Friday, February 6, 2015

'Othello' at the Rose Playhouse, 3rd February 2015

In 1973 evolutionary biologist L. van Valen proposed The Red Queen Principle. In Lewis Carroll's Through the Looking Glass, the Red Queen observes "in this place it takes all the running you can do, to stay in the same place". He applied this principle to evolution; explaining that for an organism to merely survive and reproduce requires a titanic effort. Watching the harried pinstriped crowds sweatily bustling out of Bank Underground station, you wonder whether the same principle applies to commerce.

Pamela Schermann, director of Time Zone Theatre's Othello, explains that one of the primary inspirations for this production was the death of Moritz Erhardt, who collapsed after working a 72 hour shift at Bank of America in the City. These hothouses of activity are populated by ruthless coke-addled workaholics who'd stomp their co-workers into the mud if they stood in the way of profit. An atmosphere of ambition, avariciousness and amorality? The perfect Petri dish to grow an Othello.

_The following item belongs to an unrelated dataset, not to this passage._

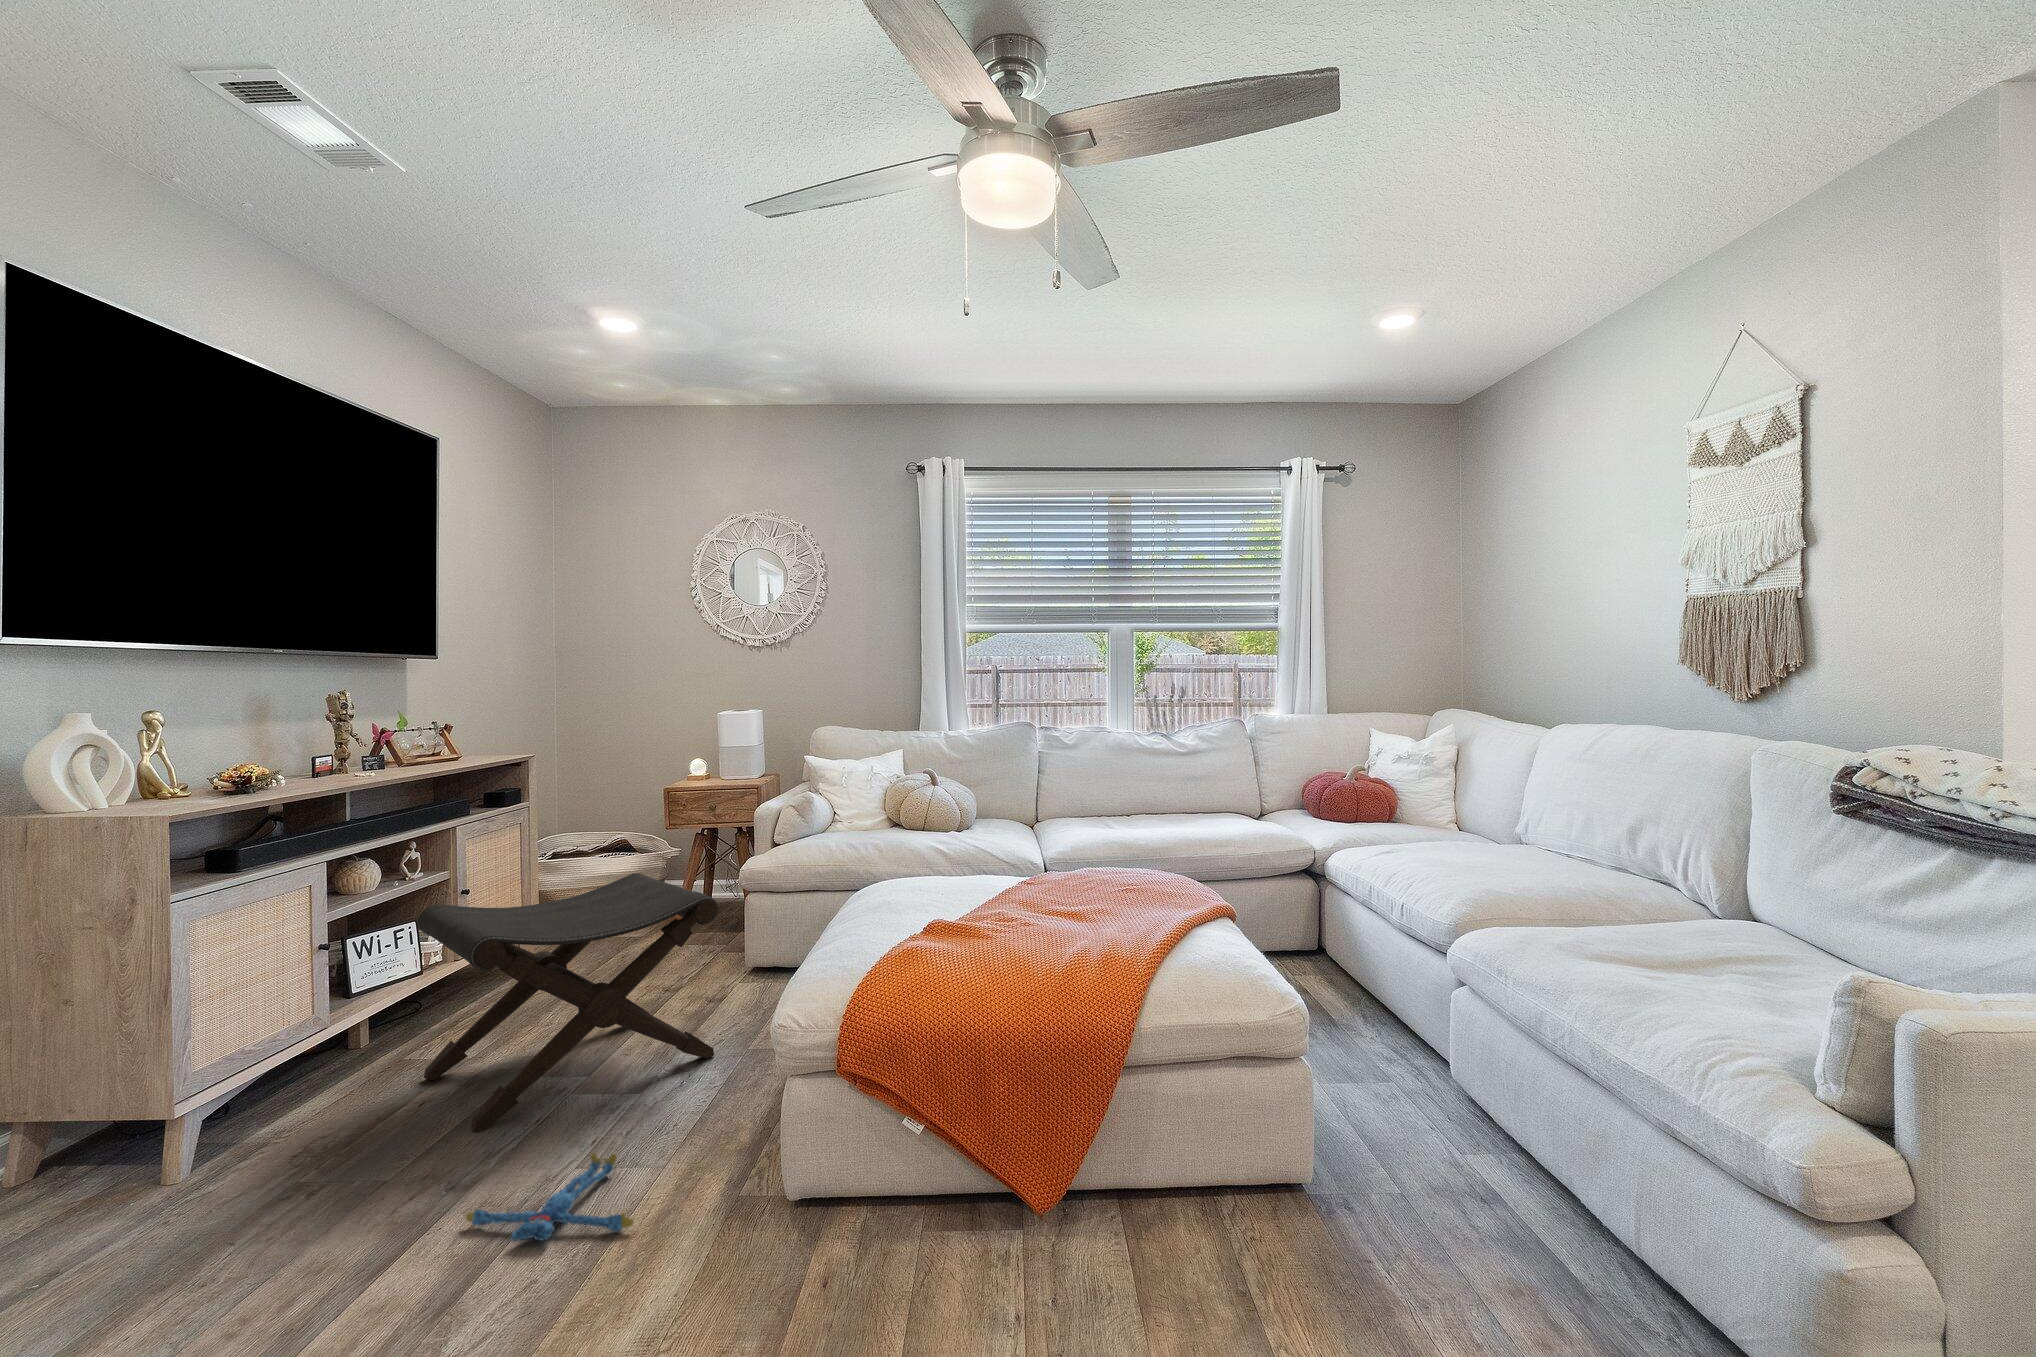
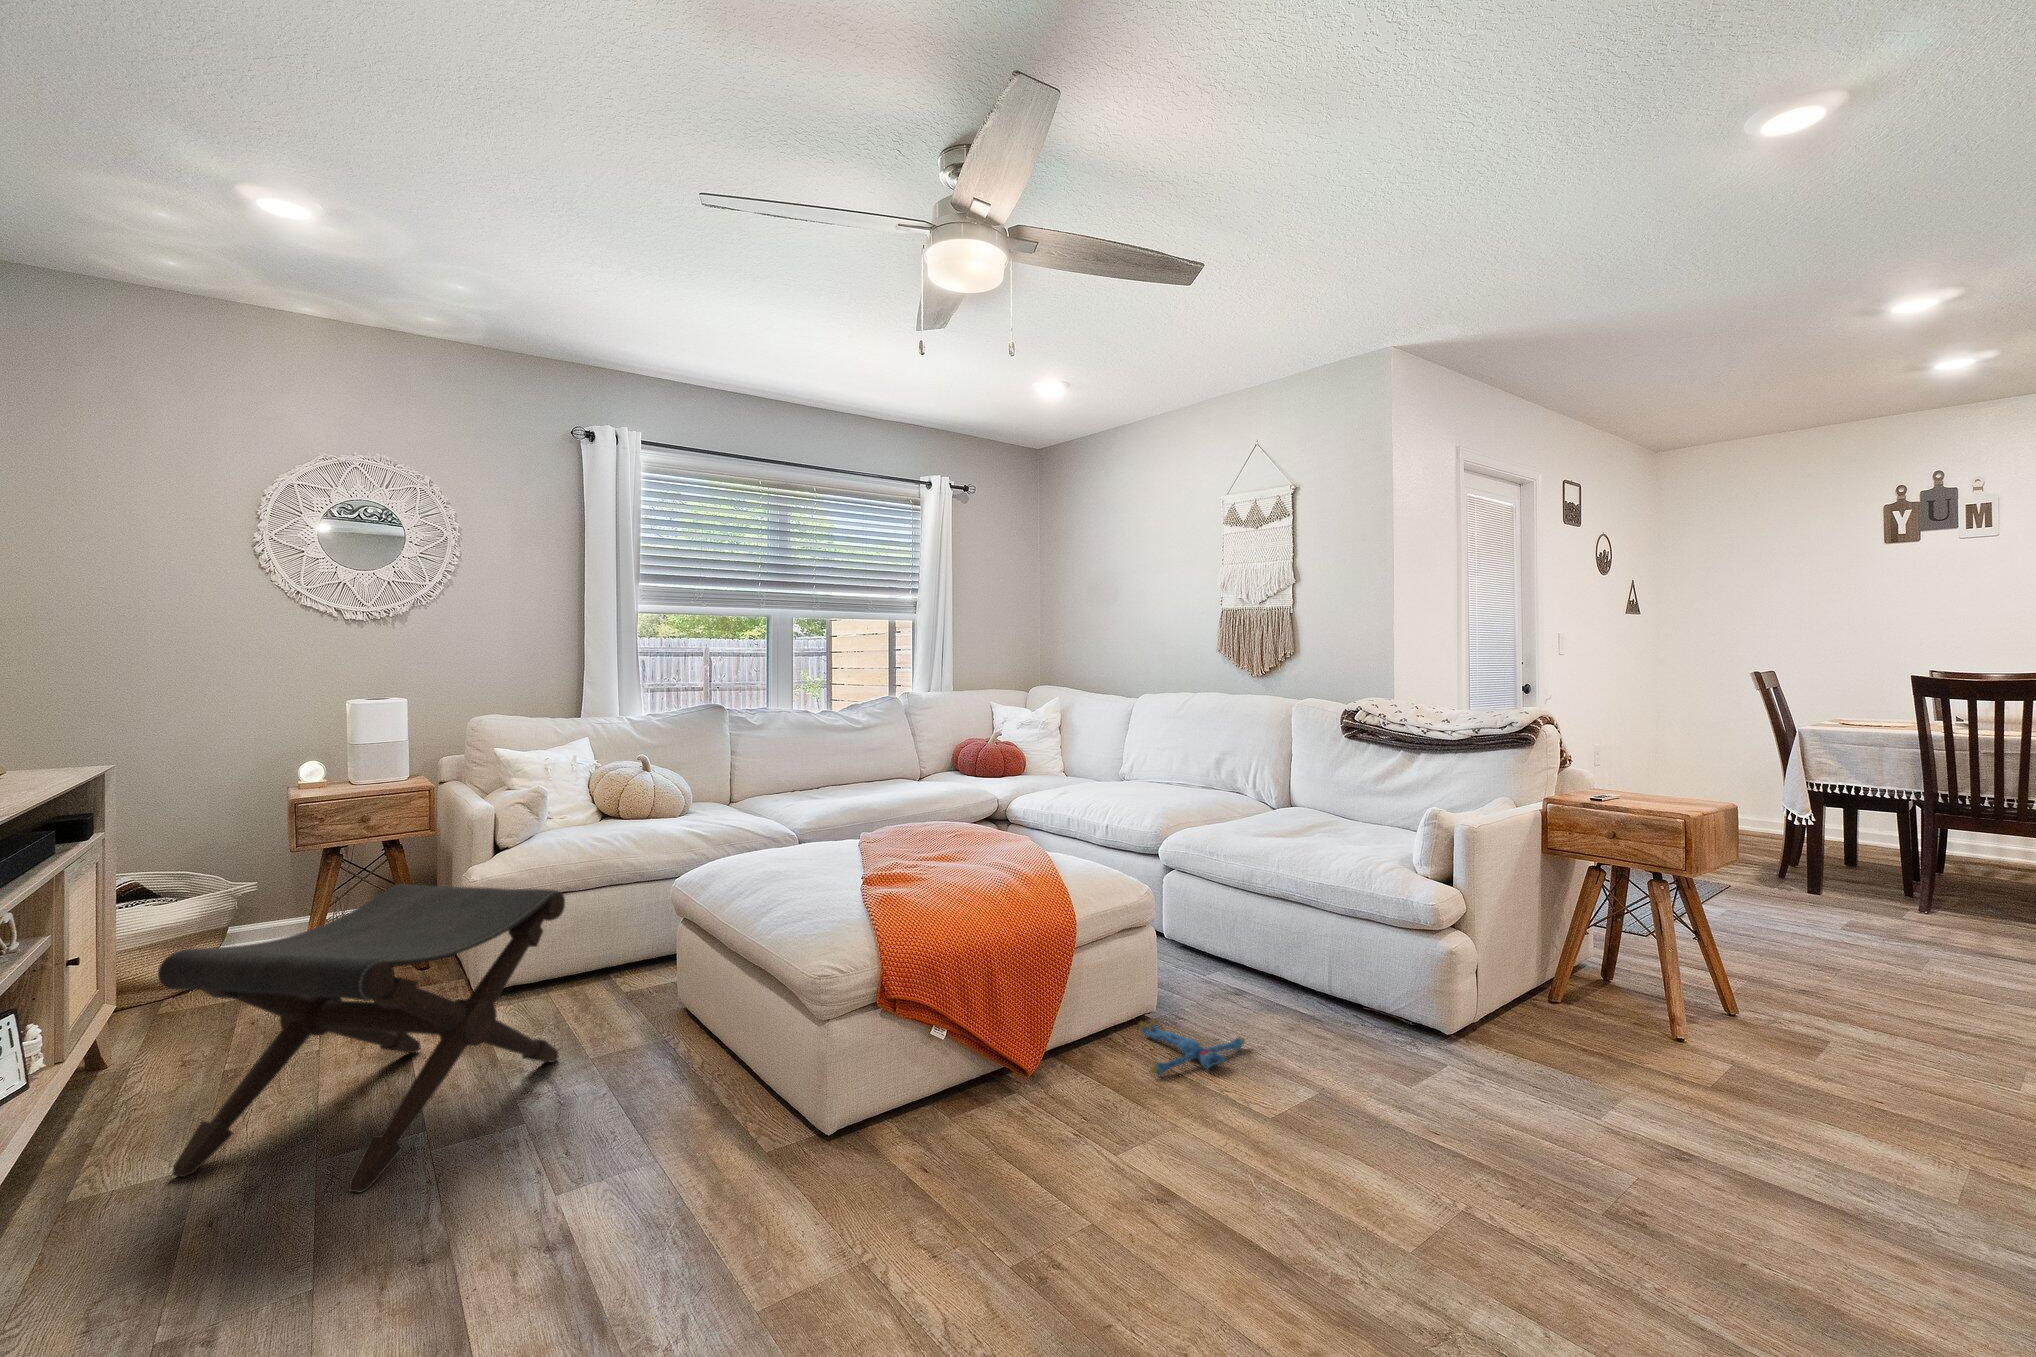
plush toy: present [466,1153,633,1242] -> present [1140,1019,1245,1075]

With its smart suits, minimalist office furniture and weaponised flirtiness, this production is end result of Shakespeare violently colliding with The Apprentice. With the muggy heat of Cyprus exchanged for the pressure cooker of the City of London, Othello (James Barnes) becomes a successful manager, whose nickname "The General" slots neatly into City Trader machismo. Iago (Trevor Murphy) and Cassio (Denholm Spurr) are hungry underlings, eager to slime their way up the corporate ladder.  Desdemona (Samantha Lock) is imagined as a rake-thin, trouser-suited power exec, trailed everywhere by her faithful PA Emilia (Ella Duncan).

Othello (James Barnes)
You might think a modern reimagining would be out of kilter with the Tudor surroundings of The Rose Playhouse. We are after all sitting in an active archeological site, the skeletal remains of Henslowe's theatre rising from the dirt below. Yet above us lies floor upon floor of girders, chrome and glass, across the road sits the offices of The Financial Times. In this chilly, subterranean cavern we're in a pocket of history, Elizabethan theatre subtly influenced of by the presence of big commerce.

But the modern tendrils creeping into this adaptation go beyond corporate outfits and haircuts; here Cassio has depressed, stressed conversations over Skype, and Iago waves an iPad in front of the audience to show us Bianca's Facebook profile. These moments, both imagination and playful go a long way towards easing the tension inherent in any contemporary reimagining of Shakespeare. 

This is aided by consistently intelligent interpretations of the characters from the cast. Barnes' Othello methodically takes us through the process by which a confident, debonair businessman is reduced to a deranged, jealous murderer, gradually peeling away the layers of intelligence and civilisation to reveal the animalistic, territorial core at the heart of any powerful businessman. As he violently asserts his right to Desdemona she transforms from partner to property - an asset rather than an individual.

Trevor Murphy's Iago similarly slots neatly into the corporate world, his sly ambition and manipulative skills feeling less like intrinsic character flaws and more like the logical psychological endpoint of trying to get ahead in this dog-eat-dog world. Murphy plays him as a man slowly losing his morality, as much convincing himself that he's doing the right thing as he is convincing Othello of his wife's unfaithfulness.

The rest of the cast approach their characters with similar care and attention. I particularly enjoyed Ella Duncan's slightly immature Emilia. Alone among the characters she's having fun; dabbling her toes in the corporate waters without becoming tainted. Duncan tackles Emilia's Act IV monologue with impressive dollops of humour and personality; one of the more naturalistic Shakespearian performances I've seen in some time.

Having now seen a few shows in The Rose, I was also impressed by the way the company effectively used the room. With a performance space limited in size and scope (set changes are essentially impossible) most companies settle for the existing historical ambience as backdrop. Not so here; the red LEDs that outline the old building are requisitioned to signify mood and increase tension, and in a bold move the dig itself is used as performance space.

It's not all sunshine and roses; I do have a few minor quibbles. Firstly that for the entire first scene there's a 15 second muzak loop repeating over and over again. It started to drive me crazy about five minutes in, gradually building to a skin-crawling annoyance. Slightly more egregious was the somewhat limp murder of Desdemona. The last Othello I saw was The Othello Syndrome in 2013, a feminist production that drew out the misogyny in the text. There, the climactic murder was a monstrous, physical affair that left audiences in no doubt as to the depths Othello had sunk to. Here there's a bit of half-hearted protesting before Desdemona seems to peacefully acquiesce to her death. 

Those nitpicks aside, this is a highly enjoyable production. Obvious care has gone into understanding and interpreting Shakespeare, Time Zone Theatre expertly moulding the play into 90 pointed, relevant and well-performed minutes.

Othello is at the Rose Playhouse until the 28th of February, 19:30 weekdays, 15:00 Sundays.  Full £12 / Cons £10.  Tickets available here.